NEW ORLEANS -- There is no single best surgical approach for mitral valve repair (MVr) after minimally invasive mini thoracotomy was shown to be as safe and effective as conventional sternotomy in a randomized trial.
People who had degenerative mitral regurgitation (MR) treated with either procedure had similar changes in physical function, according to SF-36v2 physical functioning scale scores from baseline to 12 weeks, according to the U.K. Mini Mitral presentation by Enoch Akowuah, MD, of James Cook University Hospital in Middlesbrough, England, at the annual meeting of the American College of Cardiology.
Between treatment arms, surgeons produced a similar quality of MVr. There was little moderate or severe MR at 12 weeks and 1 year, and patients experienced no differences in adverse events (e.g., death, stroke, heart failure hospitalization, repeat intervention on the mitral valve).
"It doesn't seem like either [mini thoracotomy or sternotomy] is better. It's not the journey, it's the destination that matters. If you correct the primary problem, the patient will do well," commented Thomas MacGillivray, MD, of MedStar Washington Hospital Center in Washington, D.C., a cardiac surgeon and discussant at the late-breaking trial session.
Akowuah said that "the emergence of percutaneous strategies to treat [degenerative MR] and the need for trials to determine which procedures benefit specific patients groups make defining the optimum surgical approach an urgent priority."
These findings should give confidence to patients and clinicians and aid adoption of minimally invasive MVr, he concluded.
Although results at 1 year were comparable, trial data suggested faster recovery with mini thoracotomy. Physical function recovered within 6 weeks after mini thoracotomy but not sternotomy, and patients resumed moderate-to-vigorous physical activity and enjoyed better sleep efficiency at 6 weeks with the minimally invasive procedure.
Moreover, there were small differences in quality-of-life metrics favoring mini thoracotomy at all time points, Akowuah reported.
As for resource utilization, this approach was associated with hospital stays that were 1 day shorter than with conventional sternotomy (5 vs 6 days).
However, the tradeoff was longer aortic cross clamp (+11 minutes), cardiopulmonary bypass (+30 min), and total procedure times (+44 min). This was the result even in the hands of the 28 experienced participating surgeons who were said to be over the learning curve for mini thoracotomy.
"Expertise is extremely important," as mini thoracotomy is a "complex operation," Akowuah stressed during a press conference. "Clearly the results only apply to surgeons with expertise."
Akowuah and colleagues had set the bar of expertise at a "not unreasonable" minimum 50 procedures per participating operator in the trial. "Most mitral surgeons should achieve this in a year or two," he said.
Yet David Moliterno, MD, of University of Kentucky Medical Center in Lexington, observed that the U.K. Mini Mitral surgeons had performed a median 86 career mini thoracotomies over 7.5 years before the trial.
"Even though those are experts, it looks like they were doing one procedure a month," he pointed out. "That's relatively infrequent."
Moliterno also suggested it is only going to get harder to find that level of MVr expertise in the real-world now that MitraClip transcatheter edge-to-edge repair (TEER) is gaining traction.
A nationwide study from 2011 to 2018 found a downtrend in both intermediate-risk and high-risk surgical MVr volumes at centers that adopted TEER for degenerative MR, though the median annualized institutional MVr volume nevertheless stayed around 30 per center.
Important questions remain regarding the relative net clinical benefit, or detriment, of shifting large volumes of surgical MVr to TEER.
The U.K. Mini Mitral trial was conducted at 10 sites in the U.K. Participants were adults with degenerative (or primary) mitral valve disease requiring isolated MVr who were deemed suitable for both conventional and minimally invasive approaches by a local heart team.
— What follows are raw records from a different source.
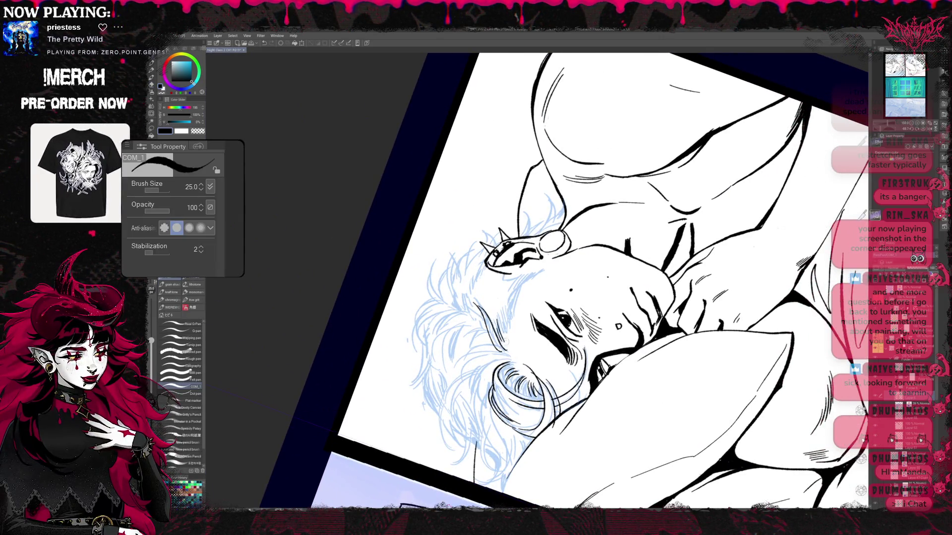
{"action": "left_click_drag", "start_coordinate": [508, 330], "coordinate": [515, 276]}
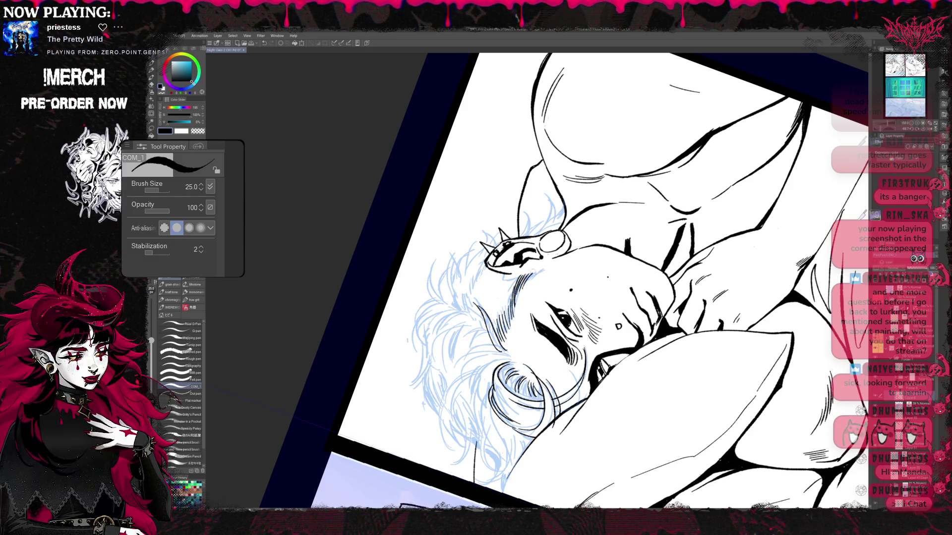
Step: Rotate the canvas to show the face upright, then turn it to a new drawing angle
{"action": "key", "text": "r"}
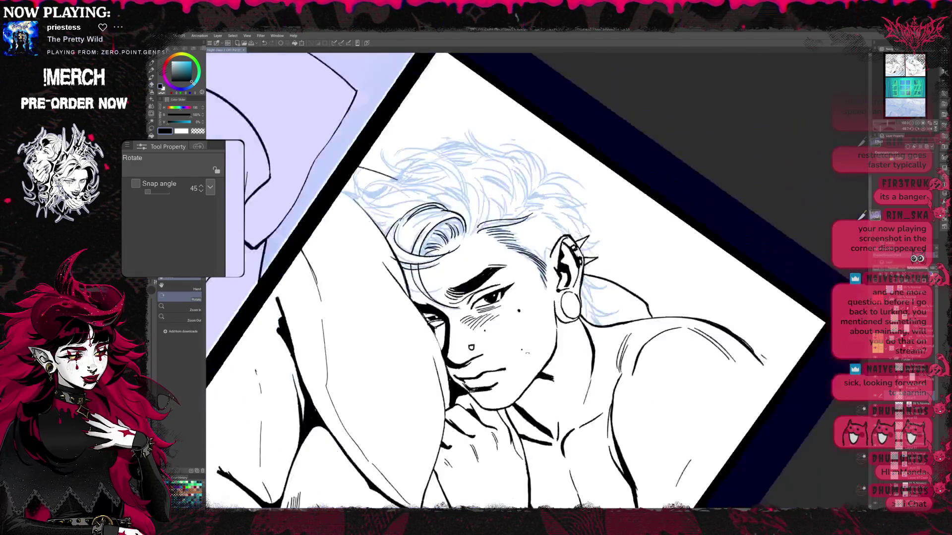
{"action": "left_click_drag", "start_coordinate": [623, 222], "coordinate": [619, 233]}
{"action": "key", "text": "p"}
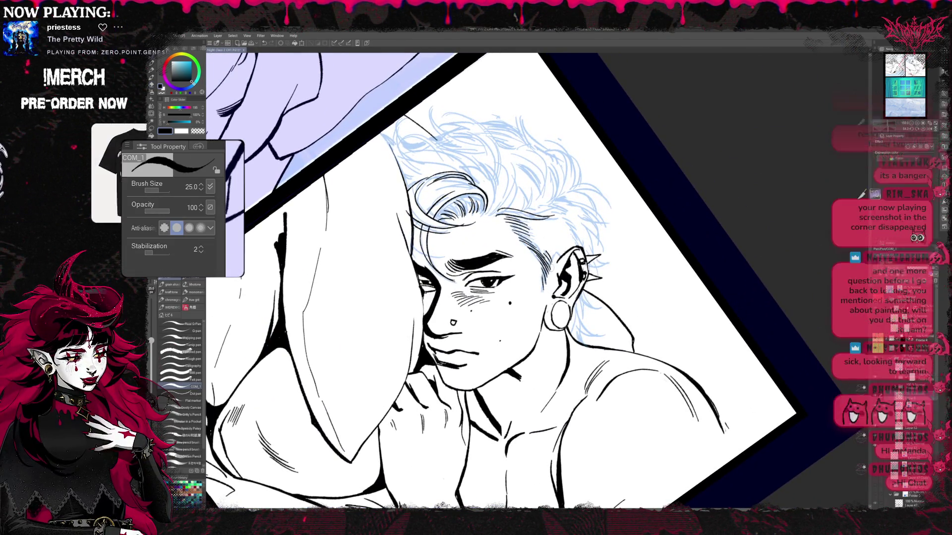
{"action": "key", "text": "r"}
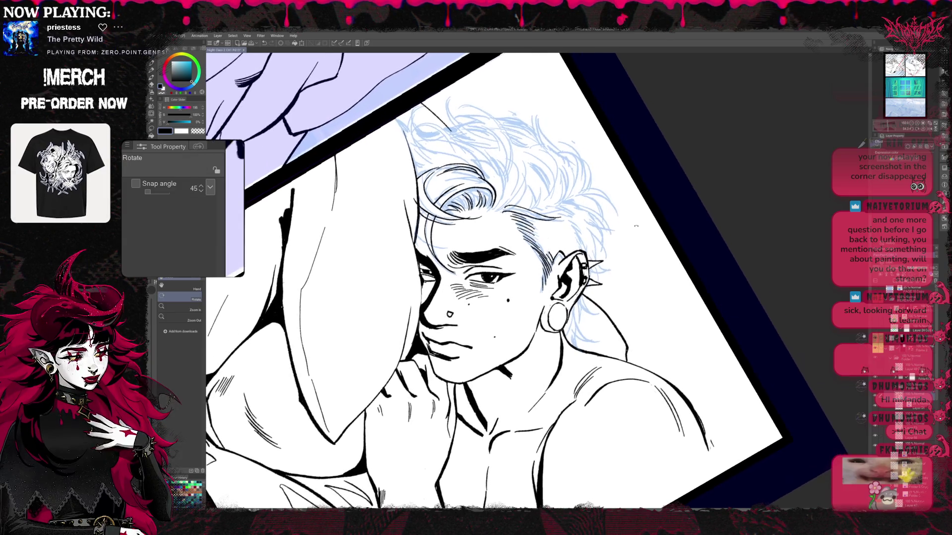
{"action": "key", "text": "p"}
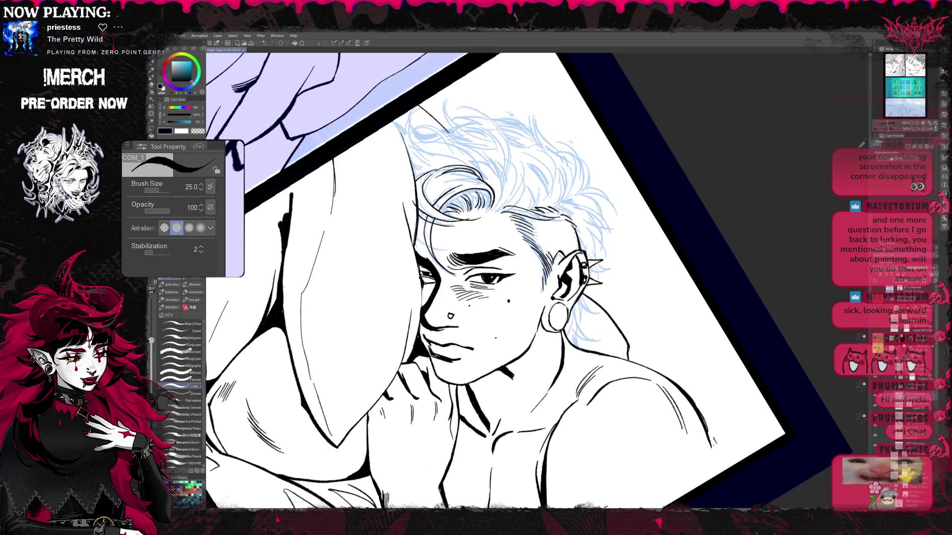
{"action": "key", "text": "r"}
{"action": "left_click_drag", "start_coordinate": [595, 198], "coordinate": [535, 248]}
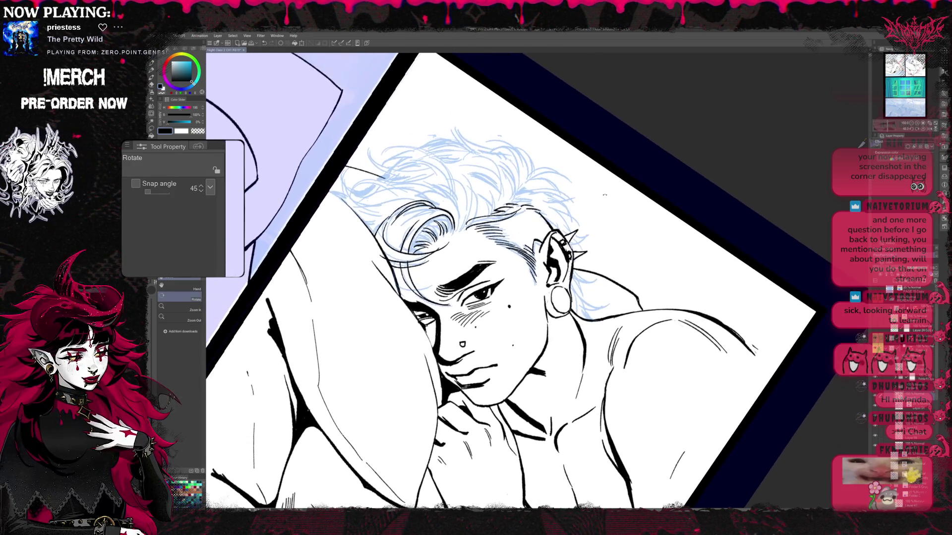
{"action": "key", "text": "p"}
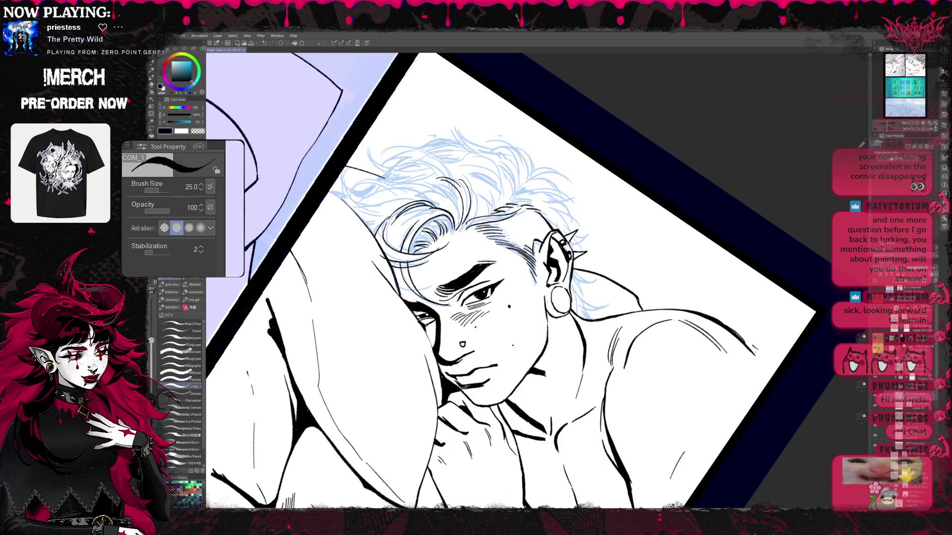
Step: Turn and enlarge the view onto the face, ink short strands on top of the hair, then undo them
{"action": "key", "text": "r"}
{"action": "left_click_drag", "start_coordinate": [496, 248], "coordinate": [550, 218]}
After screening 1,167 surgical candidates, 330 were ultimately randomized in the study. The difficulty enrolling was partly due to lack of equipoise among patients and surgeons, as many had strong preference for one treatment over the other, according to Akowuah.
Baseline characters were similar between groups. Average age was 67 years, and women accounted for 30% of the cohort. Transthoracic echocardiography showed that the vast majority of participants had severe MR and type II mitral valve pathology.
Disclosures
Akowuah had no disclosures.
Moliterno disclosed being on a data safety monitoring board for Janssen Pharmaceuticals.
Primary Source
American College of Cardiology
Akowuah E "The UK Mini Mitral trial" ACC 2023.